Haxk20 commented 5 years ago

This should be reported to AMDGPU buglist as im experiencing the same issue. But on RX560X. Sadly i have to set high performance mode on my card because i cant get past the soft wall on memory clocks. Sadly that way my card runs 100% all the time while using it for gaming.

BoukeHaarsma23 commented 5 years ago

What do you mean by "soft wall"? The problem is a bit unclear to me

Haxk20 commented 5 years ago

What do you mean by "soft wall"? The problem is a bit unclear to me

GPU clocks are at the lowest state until you "overclock" the GPU then it starts to change states depending on load. Without overclocking it or chaging performance state its stuck at lowest clock state.

But still this isnt bug of this program.
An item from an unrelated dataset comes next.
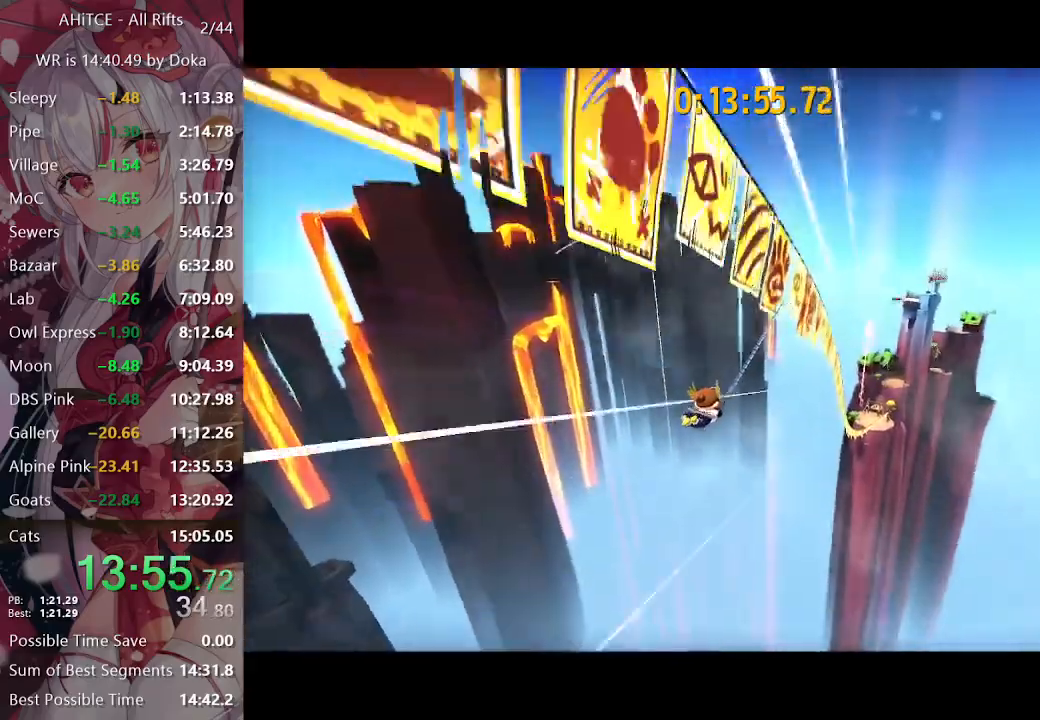
{"buttons": ["X"], "left_stick": "center", "right_stick": "center", "events": []}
This is bug in AMDGPU driver most likely.

GloriousEggroll commented 5 years ago

the vega 64 is able to clock much higher than 1630, but by default on linux it's limited to 1630 no matter what you set unless you increase the max limit first as mentioned above

@Haxk20 my gpu goes through all the clock states properly. the max advertised boost on my card is 1590. the problem is it can normally go much higher than that. I was hitting a wall at 1630. Once i tried to set any state higher than 1630, it would default to the previous state. Once I added the fix mentioned above, it allowed clocking higher than 1630.
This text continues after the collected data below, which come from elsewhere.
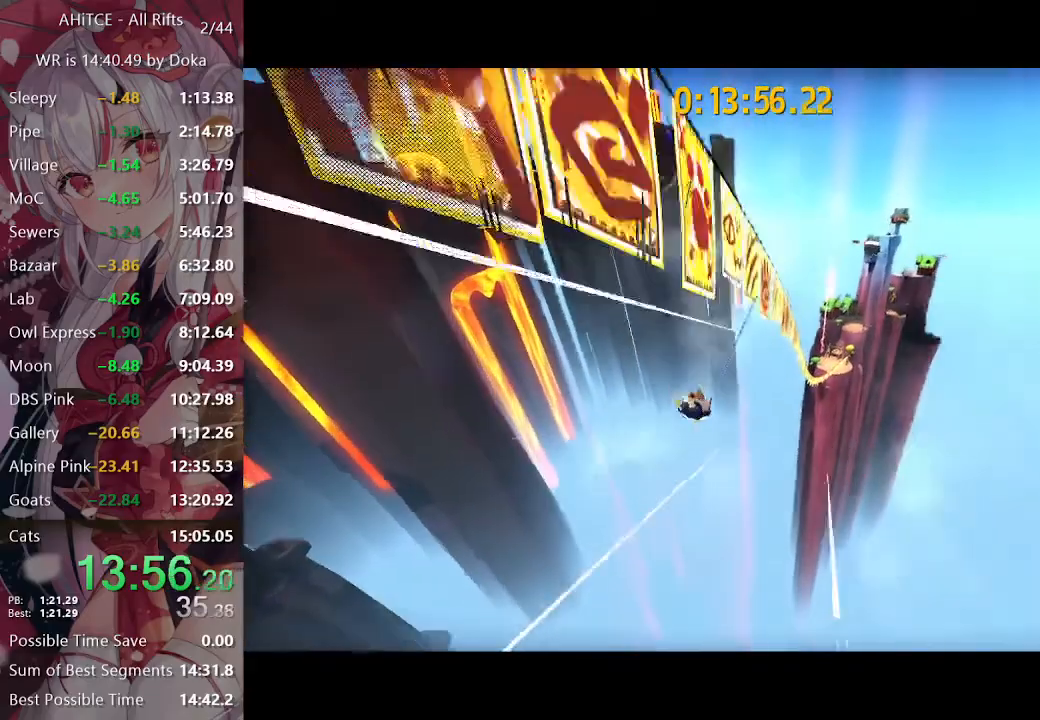
{"buttons": ["X"], "left_stick": "center", "right_stick": "center", "events": []}
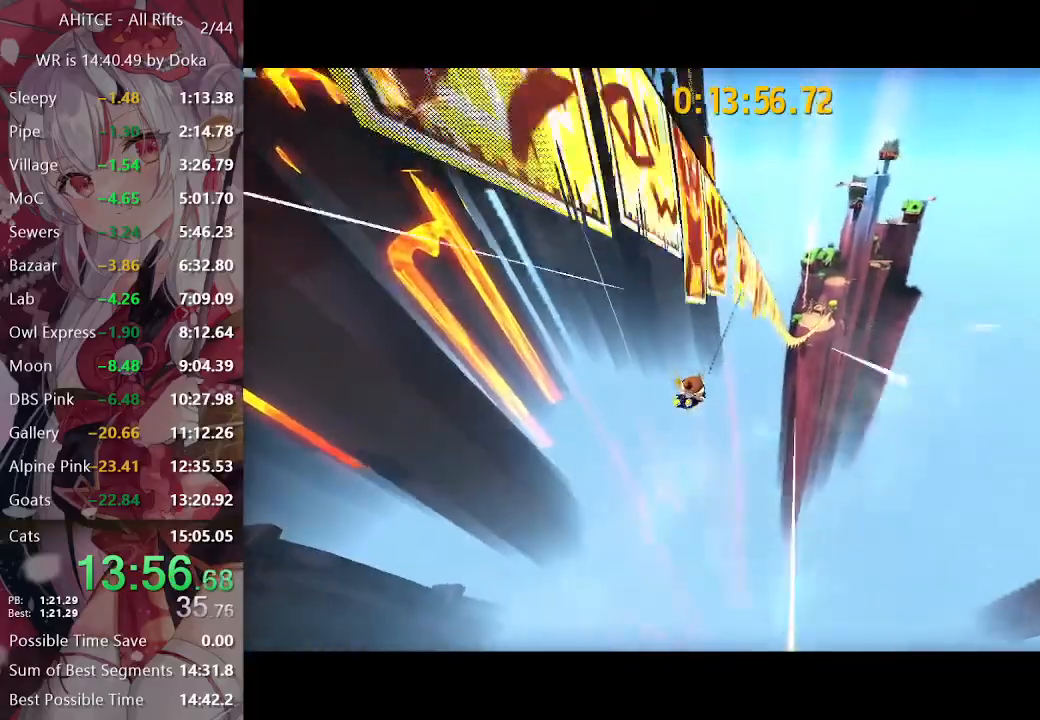
{"buttons": ["X"], "left_stick": "center", "right_stick": "center", "events": []}
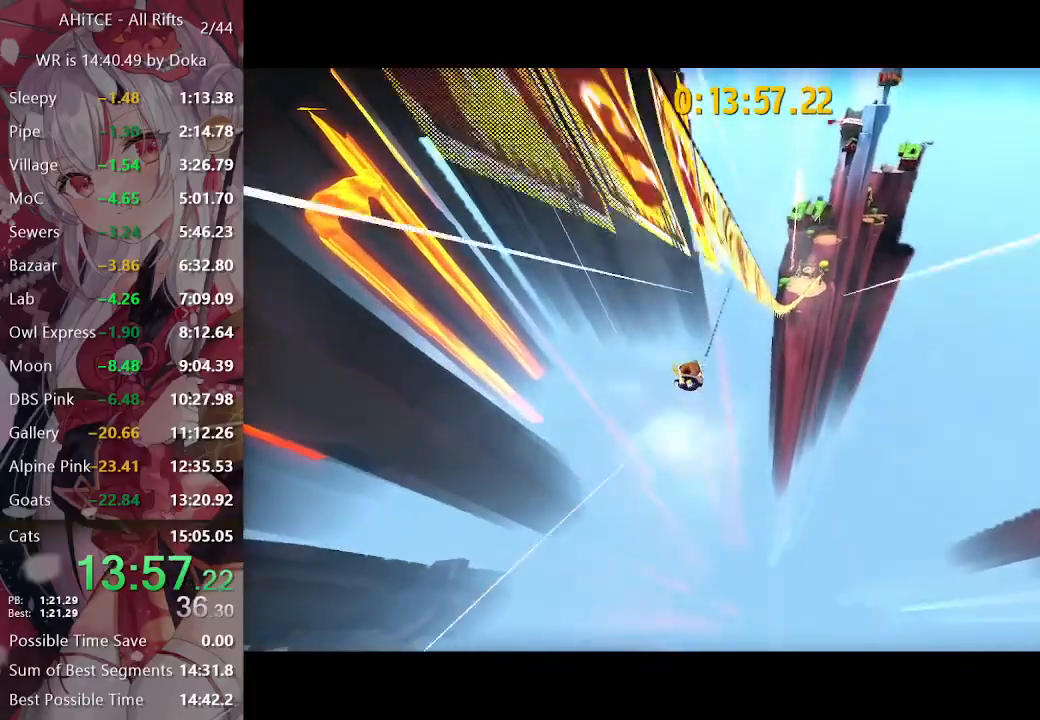
{"buttons": [], "left_stick": "center", "right_stick": "center", "events": [[200, "X", "up"]]}
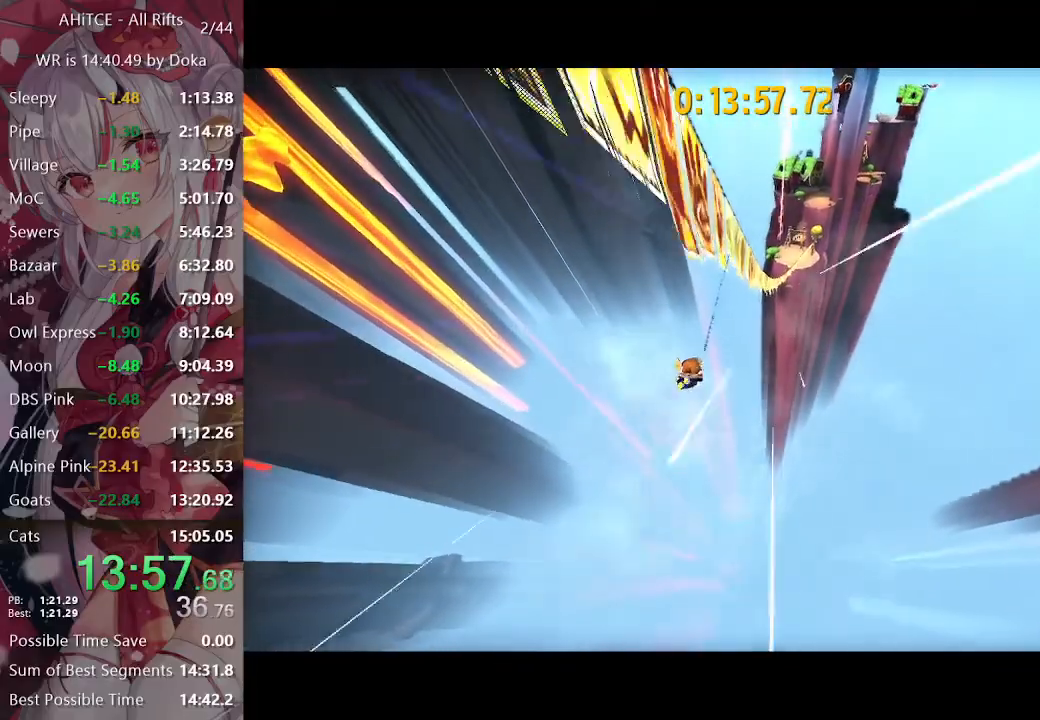
{"buttons": [], "left_stick": "center", "right_stick": "center", "events": []}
To put this in perspective. some people have managed to clock their vega 64s on average 1645-1680 safely, and I had done this on windows.

This is not an amdgpu bug because the states are working properly. It's just the default max clock limit that doesn't let you go past 1630 until you add the line I mentioned from the arch wiki. The % amount is adjustable, does not need to be 10. I just used 10 for plenty of headroom for overclocking.
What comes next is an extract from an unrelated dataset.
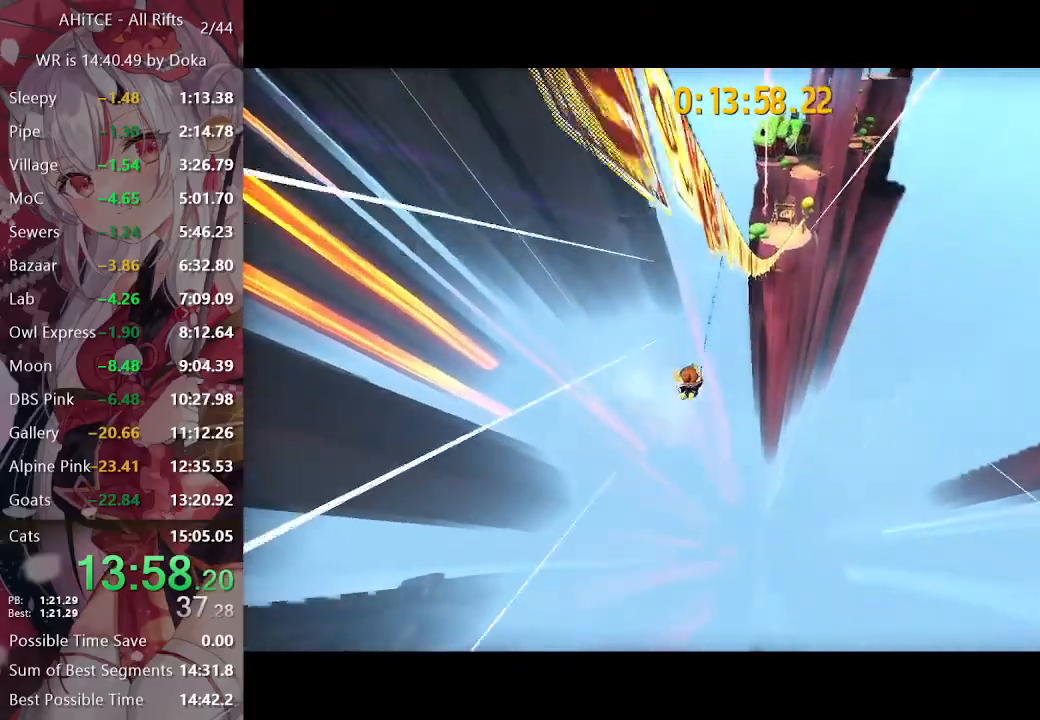
{"buttons": [], "left_stick": "center", "right_stick": "center", "events": []}
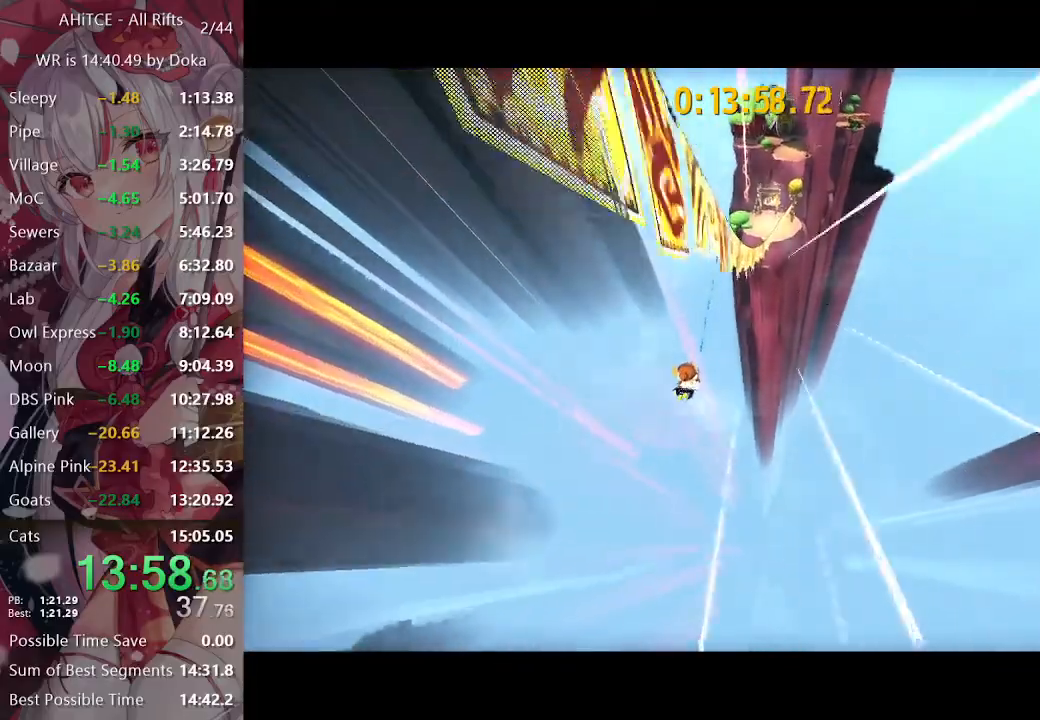
{"buttons": [], "left_stick": "center", "right_stick": "center", "events": []}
here's what my modified bash script looks like with the limit raised and fan speed set:

#!/bin/bash
echo "10" > /sys/class/drm/card0/device/pp_sclk_od
echo "manual" > /sys/class/drm/card0/device/power_dpm_force_performance_level
echo 260000000 > /sys/class/drm/card0/device/hwmon/hwmon0/power1_cap
echo "s 0 877 800" > /sys/class/drm/card0/device/pp_od_clk_voltage
echo "s 1 1020 900" > /sys/class/drm/card0/device/pp_od_clk_voltage
echo "s 2 1200 925" > /sys/class/drm/card0/device/pp_od_clk_voltage
echo "s 3 1300 935" > /sys/class/drm/card0/device/pp_od_clk_voltage
echo "s 4 1450 940" > /sys/class/drm/card0/device/pp_od_clk_voltage
echo "s 5 1590 970" > /sys/class/drm/card0/device/pp_od_clk_voltage
echo "s 6 1620 1070" > /sys/class/drm/card0/device/pp_od_clk_voltage
echo "s 7 1660 1100" > /sys/class/drm/card0/device/pp_od_clk_voltage
echo "c" > /sys/class/drm/card0/device/pp_od_clk_voltage
echo "m 0 167 800" > /sys/class/drm/card0/device/pp_od_clk_voltage
echo "m 1 500 800" > /sys/class/drm/card0/device/pp_od_clk_voltage
echo "m 2 800 950" > /sys/class/drm/card0/device/pp_od_clk_voltage
echo "m 3 1000 960" > /sys/class/drm/card0/device/pp_od_clk_voltage
echo "c" > /sys/class/drm/card0/device/pp_od_clk_voltage
echo 1  > /sys/class/drm/card0/device/hwmon/hwmon0/pwm1_enable
echo 200 > /sys/class/drm/card0/device/hwmon/hwmon0/pwm1
Haxk20 commented 5 years ago

Weird because when i do your "fix" then my states start working properly. But this really isnt the proper solution as the driver should switch states normally without the need of me switching the first state. My solution to this was to set high to performance state and this will set the highest state on Core and memory. But without this the auto performance level sets the clocks to lowest state. Only when i do your fix then my Core clocks start to go to other states. But memory clocks are still stuck. I would file a bug but tbh i dont know where.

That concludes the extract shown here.